UTF-8 vs. UTF-16: Differences, Trade-offs, and When to Use Each
Published March 15, 2025
Two ways to encode Unicode
UTF-8 and UTF-16 are both Unicode Transformation Formats — they encode the same set of Unicode code points into sequences of bytes. The difference ishow they lay out those bytes. Neither is inherently “better”; each has trade-offs that make it more suitable for certain contexts.
UTF-8 byte structure
UTF-8 is a variable-width encoding that uses 1 to 4 bytes per character. The leading bits of the first byte indicate how many bytes follow:
| Bytes | Bit pattern | Code point range |
|---|---|---|
| 1 | 0xxxxxxx | U+0000 – U+007F |
| 2 | 110xxxxx 10xxxxxx | U+0080 – U+07FF |
| 3 | 1110xxxx 10xxxxxx 10xxxxxx | U+0800 – U+FFFF |
| 4 | 11110xxx 10xxxxxx 10xxxxxx 10xxxxxx | U+10000 – U+10FFFF |
Because the 1-byte form is identical to ASCII, any valid ASCII document is also valid UTF-8. This backward compatibility is UTF-8's greatest advantage.
UTF-16 byte structure
UTF-16 uses 2 or 4 bytes per character. Characters in the Basic Multilingual Plane (BMP, U+0000–U+FFFF) are encoded directly as a single 16-bit code unit. Characters outside the BMP (U+10000–U+10FFFF) are encoded using a surrogate pair:
- High surrogate: a value in the range
U+D800–U+DBFF - Low surrogate: a value in the range
U+DC00–U+DFFF
Together the pair encodes the supplementary code point. This means code that assumes “one character = one 16-bit unit” will break on emoji and many historic scripts.
Byte-level example
Here's how three representative characters are encoded in each format (big-endian for UTF-16):
| Char | Code point | UTF-8 bytes | UTF-16 bytes |
|---|---|---|---|
| A | U+0041 | 41 (1 byte) | 00 41 (2 bytes) |
| € | U+20AC | E2 82 AC (3 bytes) | 20 AC (2 bytes) |
| 😀 | U+1F600 | F0 9F 98 80 (4 bytes) | D8 3D DE 00 (4 bytes) |
Size trade-offs
The right encoding depends on the text content:
- ASCII-heavy text (English, source code, markup): UTF-8 is ~50% smaller because ASCII characters take 1 byte instead of 2
- CJK-heavy text (Chinese, Japanese, Korean): UTF-16 can be smaller because most CJK characters take 2 bytes in UTF-16 but 3 in UTF-8
- Mixed text: depends on the ratio. The break-even point is roughly around characters in the U+0800–U+FFFF range
BOM (Byte Order Mark)
UTF-16 comes in two byte orders: big-endian (UTF-16BE) and little-endian (UTF-16LE). A Byte Order Mark (U+FEFF) at the start of a file indicates which order is used. If the first two bytes are FE FF, the file is big-endian; if FF FE, it's little-endian.
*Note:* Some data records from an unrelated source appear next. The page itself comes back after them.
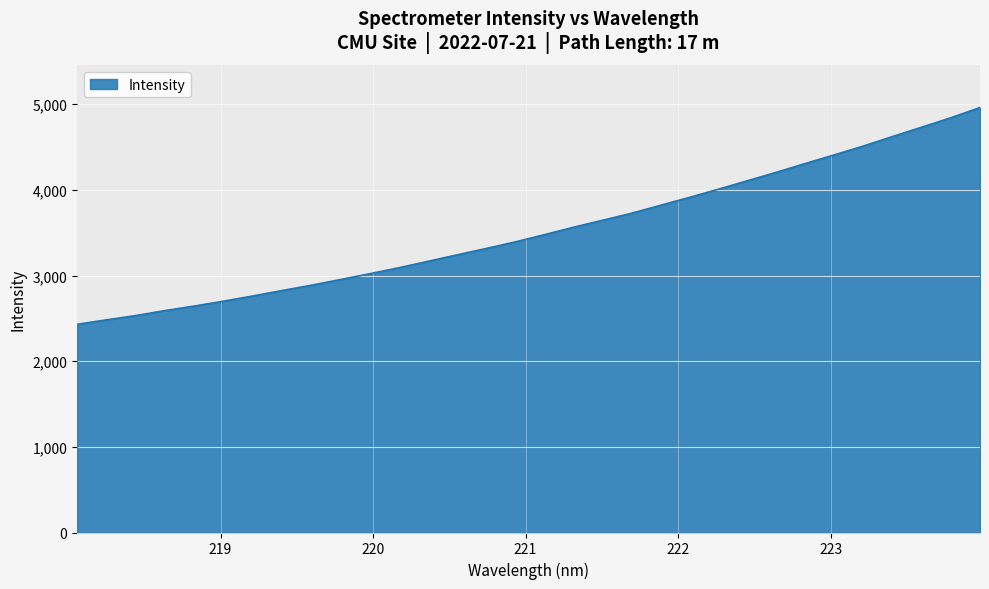

What is the difference between the maximum and minimum values?

2530.3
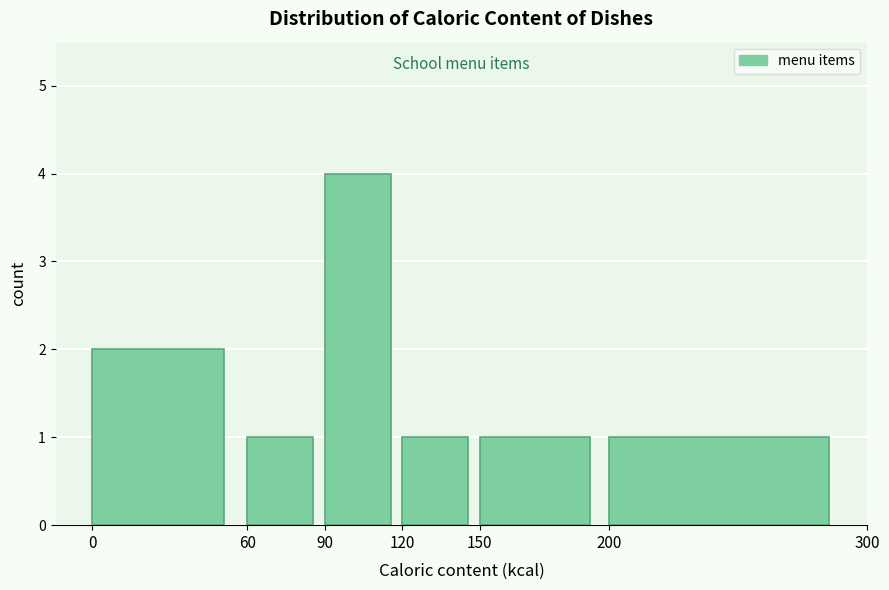

Reading left to right, transcribe this chart: for each bar, give the range it covers on the x-axis and its height. The values are not printed on the chart, so give them approximately, as read against the axis.

0 to 60: 2
60 to 90: 1
90 to 120: 4
120 to 150: 1
150 to 200: 1
200 to 300: 1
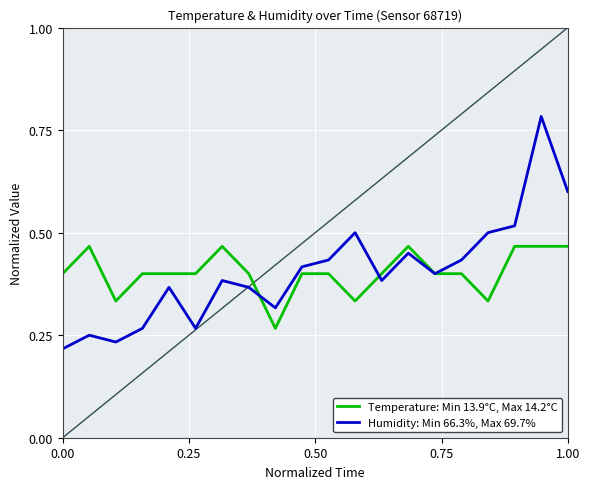

List the series in order of their peak value, lowest first.

Temperature: Min 13.9°C, Max 14.2°C, Humidity: Min 66.3%, Max 69.7%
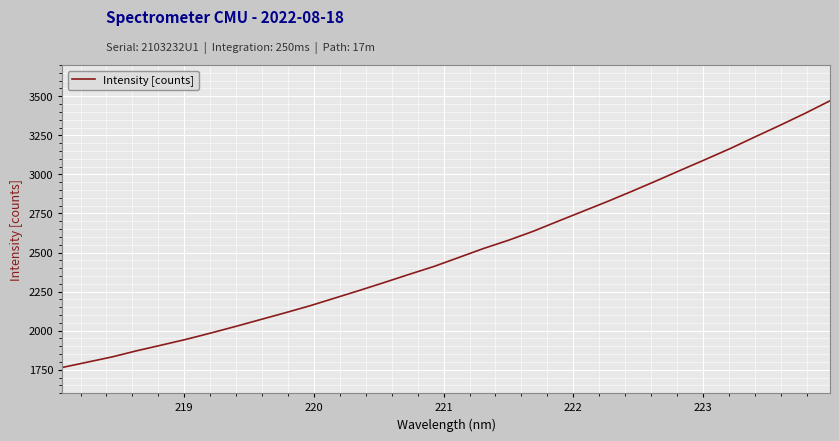

Count the number of data series in this chart.

1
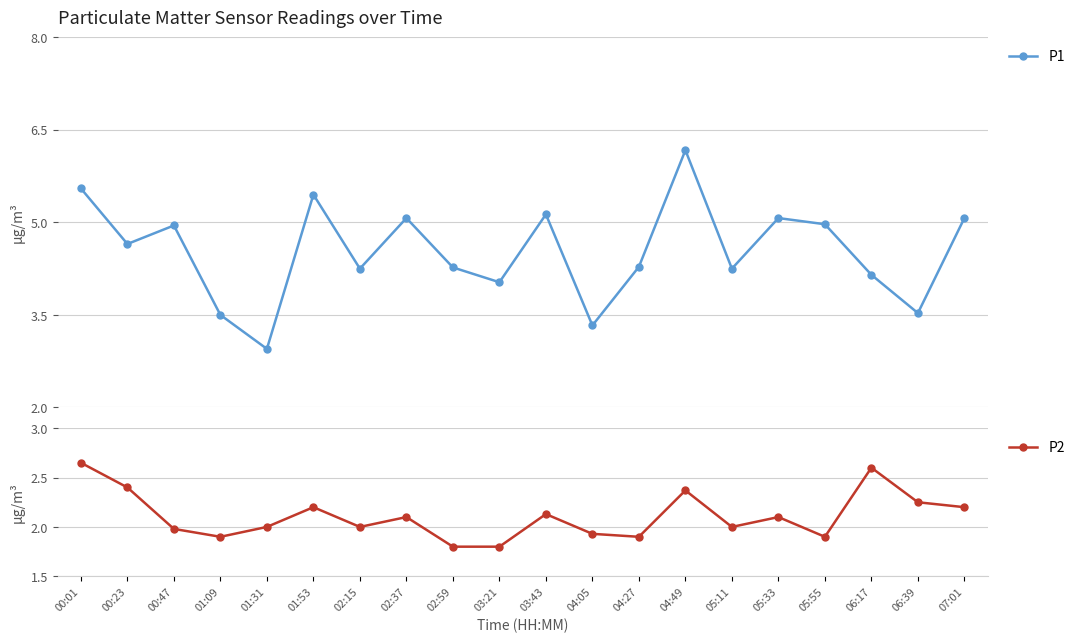

Which label corresponds to the largest value in the chart?

04:49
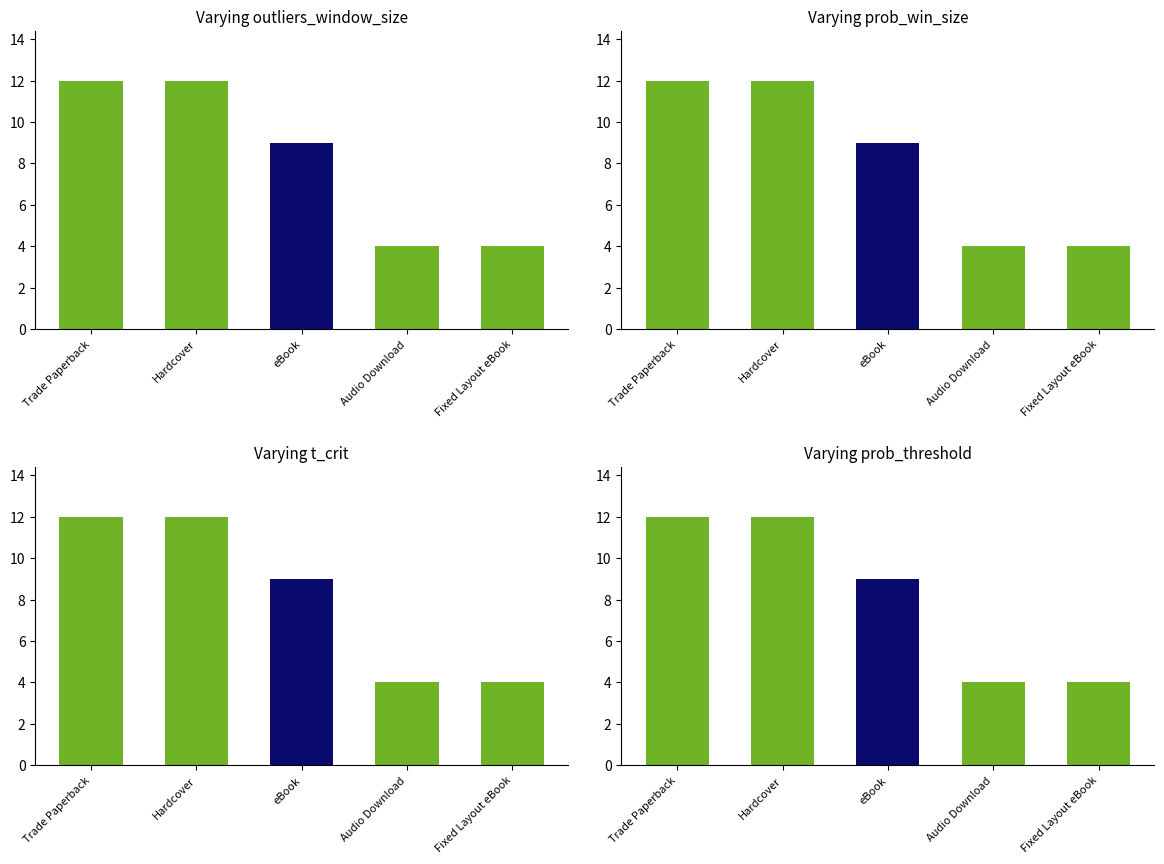

What value does the data have at eBook?

9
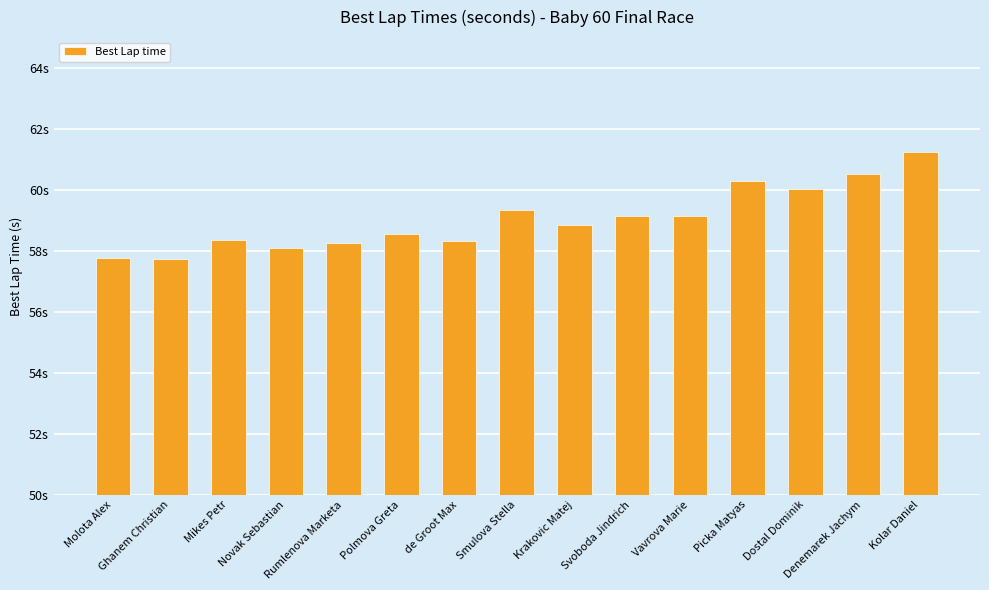

At which label does the data first exceed 58?

Mikes Petr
UTF-8 can also have a BOM (EF BB BF), but it's unnecessary since UTF-8 has no byte-order ambiguity. The Unicode Standard discourages its use, and it can cause issues with tools that don't expect it (like shell scripts with a shebang line).
Where each is used
- UTF-8: the web (HTML5 default), Linux/macOS file systems, JSON, TOML, YAML, Go, Rust, Python 3 (default source encoding), modern APIs
- UTF-16: JavaScript strings, Java
char, .NETstring, Windows APIs (Win32 wide-char functions), macOS NSString internals, ICU library
The trend is clear: new protocols and systems almost universally choose UTF-8. UTF-16 persists mainly in runtimes and operating systems that adopted Unicode before UTF-8 became dominant (JavaScript was designed in 1995, Java in 1996, Windows NT in 1993).